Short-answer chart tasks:
-*-*-

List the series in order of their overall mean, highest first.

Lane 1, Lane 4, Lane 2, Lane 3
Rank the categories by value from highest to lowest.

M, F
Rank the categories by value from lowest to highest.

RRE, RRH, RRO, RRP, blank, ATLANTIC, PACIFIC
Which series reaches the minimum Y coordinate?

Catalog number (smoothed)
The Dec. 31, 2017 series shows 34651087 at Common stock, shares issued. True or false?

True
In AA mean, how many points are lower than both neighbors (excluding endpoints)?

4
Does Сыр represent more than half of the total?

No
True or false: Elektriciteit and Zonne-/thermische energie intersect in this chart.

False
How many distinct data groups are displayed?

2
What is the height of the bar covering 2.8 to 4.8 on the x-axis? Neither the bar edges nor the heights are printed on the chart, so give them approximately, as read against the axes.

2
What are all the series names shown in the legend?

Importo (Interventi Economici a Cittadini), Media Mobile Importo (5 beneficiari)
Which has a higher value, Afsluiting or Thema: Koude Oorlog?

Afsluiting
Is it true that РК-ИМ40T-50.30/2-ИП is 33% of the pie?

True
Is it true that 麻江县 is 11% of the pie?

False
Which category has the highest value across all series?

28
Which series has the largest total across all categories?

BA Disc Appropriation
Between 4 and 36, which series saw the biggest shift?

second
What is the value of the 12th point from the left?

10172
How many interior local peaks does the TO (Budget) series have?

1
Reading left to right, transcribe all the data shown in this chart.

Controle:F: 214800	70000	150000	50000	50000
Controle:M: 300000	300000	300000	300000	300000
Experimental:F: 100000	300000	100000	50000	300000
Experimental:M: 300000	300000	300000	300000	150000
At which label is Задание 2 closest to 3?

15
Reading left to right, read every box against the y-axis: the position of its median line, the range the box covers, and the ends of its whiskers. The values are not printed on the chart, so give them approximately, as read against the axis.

-*-*-

#### Work order:
Rewrite all of the lines above with every "series" changed to "data set", leaving everything else unchanged.

#### Output for this exercise:
List the data set in order of their overall mean, highest first.

Lane 1, Lane 4, Lane 2, Lane 3
Rank the categories by value from highest to lowest.

M, F
Rank the categories by value from lowest to highest.

RRE, RRH, RRO, RRP, blank, ATLANTIC, PACIFIC
Which data set reaches the minimum Y coordinate?

Catalog number (smoothed)
The Dec. 31, 2017 data set shows 34651087 at Common stock, shares issued. True or false?

True
In AA mean, how many points are lower than both neighbors (excluding endpoints)?

4
Does Сыр represent more than half of the total?

No
True or false: Elektriciteit and Zonne-/thermische energie intersect in this chart.

False
How many distinct data groups are displayed?

2
What is the height of the bar covering 2.8 to 4.8 on the x-axis? Neither the bar edges nor the heights are printed on the chart, so give them approximately, as read against the axes.

2
What are all the data set names shown in the legend?

Importo (Interventi Economici a Cittadini), Media Mobile Importo (5 beneficiari)
Which has a higher value, Afsluiting or Thema: Koude Oorlog?

Afsluiting
Is it true that РК-ИМ40T-50.30/2-ИП is 33% of the pie?

True
Is it true that 麻江县 is 11% of the pie?

False
Which category has the highest value across all data set?

28
Which data set has the largest total across all categories?

BA Disc Appropriation
Between 4 and 36, which data set saw the biggest shift?

second
What is the value of the 12th point from the left?

10172
How many interior local peaks does the TO (Budget) data set have?

1
Reading left to right, transcribe all the data shown in this chart.

Controle:F: 214800	70000	150000	50000	50000
Controle:M: 300000	300000	300000	300000	300000
Experimental:F: 100000	300000	100000	50000	300000
Experimental:M: 300000	300000	300000	300000	150000
At which label is Задание 2 closest to 3?

15
Reading left to right, read every box against the y-axis: the position of its median line, the range the box covers, and the ends of its whiskers. The values are not printed on the chart, so give them approximately, as read against the axis.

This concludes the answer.